Large C connected to CMOS Inputs

[danadak]

Folks seem to like building delays, debounce keys, etc, by placing large C at the
inputs to CMOS gates.

NOT A GOOD IDEA

For case where supply collapse rapid due to its design, load situation.

TI confirms this in an ap note on general CMOS usage. Here is a rough sim of the problem.
Note since spice model did not have the parasitic diodes in it I used external as substitute.
Also used 1 ohm as C ESR......roll your own value(s) for your case. Note using .1 ohms for
C ESR produced 3A thru D1......

The simple way around this is to place a series R between gate input and the large C.


Regards, Dana.

 

[danadak]

eTech, Model had its I/O pins reversed. Here is sim (100 mV RMS noise) :

By the way try out free version of Simetrix simulator. Used to be Analog Devices
mainstream until they bought LTC and decided (in error I think) to standardize
on LTC spice. There are videos.


Regards, Dana.

 

[eTech]

eTech, Model had its I/O pins reversed. Here is sim (100 mV RMS noise) :

View attachment 145000


By the way try out free version of Simetrix simulator. Used to be Analog Devices
mainstream until they bought LTC and decided (in error I think) to standardize
on LTC spice.
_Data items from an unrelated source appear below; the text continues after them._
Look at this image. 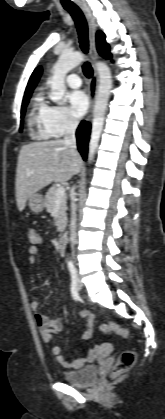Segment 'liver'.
Listing matches in <instances>:
<instances>
[{
    "label": "liver",
    "instance_id": "obj_1",
    "mask_svg": "<svg viewBox=\"0 0 165 419\" xmlns=\"http://www.w3.org/2000/svg\"><path fill=\"white\" fill-rule=\"evenodd\" d=\"M83 161L64 140L33 142L22 146L16 171V202L20 212L30 196L51 182H66L81 170Z\"/></svg>",
    "mask_w": 165,
    "mask_h": 419
}]
</instances>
There are videos.


Regards, Dana.

I'm curious as to why the noise generator for this test?

 

[danadak]

If you look with your scope you will see noise on your supply rail and ground bounce
noise, both always present in various levels. Set your scope on infinite persistence,
always eye revealing.

When I put my scope on almost any supply feeding processors and clocked logic I always
see ~ 100 - 200 mV noise, scope set on infinite persistence to capture pk-pk noise.


Regards, Dana.

 

[eTech]

If you look with your scope you will see noise on your supply rail and ground bounce
noise, both always present in various levels. Set your scope on infinite persistence,
always eye revealing.

When I put my scope on almost any supply feeding processors and clocked logic I always
see ~ 100 - 200 mV noise, scope set on infinite persistence to capture pk-pk noise.


Regards, Dana.

Even with decouping and PS filter caps?

 

[danadak]

Depends on board, supply, cap quality, numbers of, PCB layout, amount
of active clocking devices and peripherals running, loads, a myriad of variability.
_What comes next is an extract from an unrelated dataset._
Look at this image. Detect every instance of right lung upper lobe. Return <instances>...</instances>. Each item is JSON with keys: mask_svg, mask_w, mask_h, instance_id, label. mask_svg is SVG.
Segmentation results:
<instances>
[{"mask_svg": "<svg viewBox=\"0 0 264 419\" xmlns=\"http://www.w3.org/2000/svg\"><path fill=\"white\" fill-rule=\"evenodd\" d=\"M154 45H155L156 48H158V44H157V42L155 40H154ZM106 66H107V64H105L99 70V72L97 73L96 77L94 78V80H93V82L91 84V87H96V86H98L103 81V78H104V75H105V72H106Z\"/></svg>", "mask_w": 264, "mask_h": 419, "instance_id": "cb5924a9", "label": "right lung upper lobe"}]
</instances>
Here is a fairly well laid out board (its a PSOC 5LP board) which has a 20 bit
A/D on it, controlled Z board.

I ran the system longer after above screenshot, ~ 180 mV of noise. Note < 20% of onchip
resources active, so makes one wonder what it is running all peripherals. When using hi
res A/Ds such as the one inside frequent recommendations is to stop running peripherals to take
a sample, for obvious reasons.

ignore the big transient in middle of screen, not sure what caused that. Vibration on bench
and probe mechanical contact might have done that.


Regards, Dana.

 

[Tony Stewart]

Thanks.

Can you try the same using an unbuffered inverter 74HCU04?
If not, Ok. Just curious about the results.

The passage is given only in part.